[Problem]
In the listing below, locate the lines that hold the string "external". Copy those lines.

[Listed entries]
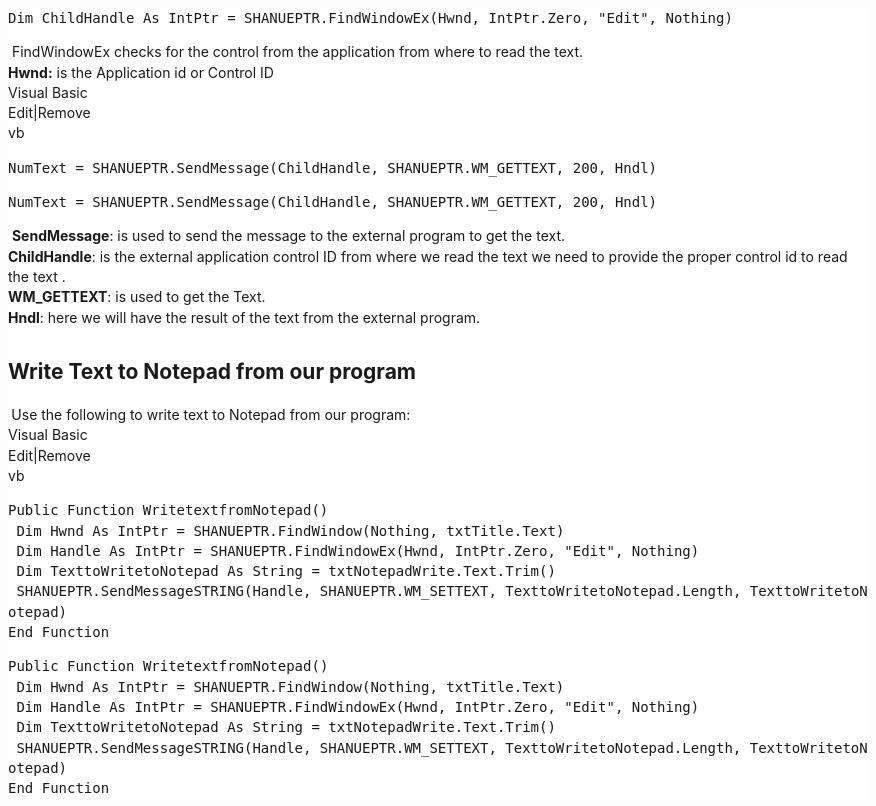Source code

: <div class="preview">
<pre class="vb"><span class="visualBasic__keyword">Dim</span>&nbsp;ChildHandle&nbsp;<span class="visualBasic__keyword">As</span>&nbsp;IntPtr&nbsp;=&nbsp;SHANUEPTR.FindWindowEx(Hwnd,&nbsp;IntPtr.Zero,&nbsp;<span class="visualBasic__string">&quot;Edit&quot;</span>,&nbsp;<span class="visualBasic__keyword">Nothing</span>)</pre>
</div>
</div>
</div>
<div class="endscriptcode">&nbsp;<span>FindWindowEx checks for the control from the application from where to read the text.</span><br>
<span><strong>Hwnd:</strong> is the Application id or Control ID</span></div>
<div class="scriptcode">
<div class="pluginEditHolder" pluginCommand="mceScriptCode">
<div class="title"><span>Visual Basic</span></div>
<div class="pluginLinkHolder"><span class="pluginEditHolderLink">Edit</span>|<span class="pluginRemoveHolderLink">Remove</span></div>
<span class="hidden">vb</span>
<pre class="hidden">NumText = SHANUEPTR.SendMessage(ChildHandle, SHANUEPTR.WM_GETTEXT, 200, Hndl)  </pre>
<div class="preview">
<pre class="vb">NumText&nbsp;=&nbsp;SHANUEPTR.SendMessage(ChildHandle,&nbsp;SHANUEPTR.WM_GETTEXT,&nbsp;<span class="visualBasic__number">200</span>,&nbsp;Hndl)&nbsp;&nbsp;</pre>
</div>
</div>
</div>
<div class="endscriptcode">&nbsp;<strong>SendMessage</strong><span>: is used to send the message to the external program to get the text.</span><br>
<strong>ChildHandle</strong><span>: is the external application control ID from where we read the text we need to provide the proper control id to read the text .</span><br>
<strong>WM_GETTEXT</strong><span>: is used to get the Text.</span><br>
<strong>Hndl</strong><span>: here we will have the result of the text from the external program.</span></div>
<div class="endscriptcode"></div>
<h2 class="endscriptcode"><strong>Write Text to Notepad from our program</strong></h2>
<div class="endscriptcode"><strong>&nbsp;</strong><span>Use the following to write text to Notepad from our program:&nbsp;</span></div>
<div class="scriptcode">
<div class="pluginEditHolder" pluginCommand="mceScriptCode">
<div class="title"><span>Visual Basic</span></div>
<div class="pluginLinkHolder"><span class="pluginEditHolderLink">Edit</span>|<span class="pluginRemoveHolderLink">Remove</span></div>
<span class="hidden">vb</span>
<pre class="hidden">Public Function WritetextfromNotepad()  
 Dim Hwnd As IntPtr = SHANUEPTR.FindWindow(Nothing, txtTitle.Text)  
 Dim Handle As IntPtr = SHANUEPTR.FindWindowEx(Hwnd, IntPtr.Zero, &quot;Edit&quot;, Nothing)  
 Dim TexttoWritetoNotepad As String = txtNotepadWrite.Text.Trim()  
 SHANUEPTR.SendMessageSTRING(Handle, SHANUEPTR.WM_SETTEXT, TexttoWritetoNotepad.Length, TexttoWritetoNotepad) 
End Function  </pre>
<div class="preview">
<pre class="js">Public&nbsp;<span class="js__object">Function</span>&nbsp;WritetextfromNotepad()&nbsp;&nbsp;&nbsp;
&nbsp;Dim&nbsp;Hwnd&nbsp;As&nbsp;IntPtr&nbsp;=&nbsp;SHANUEPTR.FindWindow(Nothing,&nbsp;txtTitle.Text)&nbsp;&nbsp;&nbsp;
&nbsp;Dim&nbsp;Handle&nbsp;As&nbsp;IntPtr&nbsp;=&nbsp;SHANUEPTR.FindWindowEx(Hwnd,&nbsp;IntPtr.Zero,&nbsp;<span class="js__string">&quot;Edit&quot;</span>,&nbsp;Nothing)&nbsp;&nbsp;&nbsp;
&nbsp;Dim&nbsp;TexttoWritetoNotepad&nbsp;As&nbsp;<span class="js__object">String</span>&nbsp;=&nbsp;txtNotepadWrite.Text.Trim()&nbsp;&nbsp;&nbsp;
&nbsp;SHANUEPTR.SendMessageSTRING(Handle,&nbsp;SHANUEPTR.WM_SETTEXT,&nbsp;TexttoWritetoNotepad.Length,&nbsp;TexttoWritetoNotepad)&nbsp;&nbsp;
End&nbsp;<span class="js__object">Function</span></pre>
</div>
</div>
</div>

[Response to this task]
<div class="endscriptcode">&nbsp;<strong>SendMessage</strong><span>: is used to send the message to the external program to get the text.</span><br>
<strong>ChildHandle</strong><span>: is the external application control ID from where we read the text we need to provide the proper control id to read the text .</span><br>
<strong>Hndl</strong><span>: here we will have the result of the text from the external program.</span></div>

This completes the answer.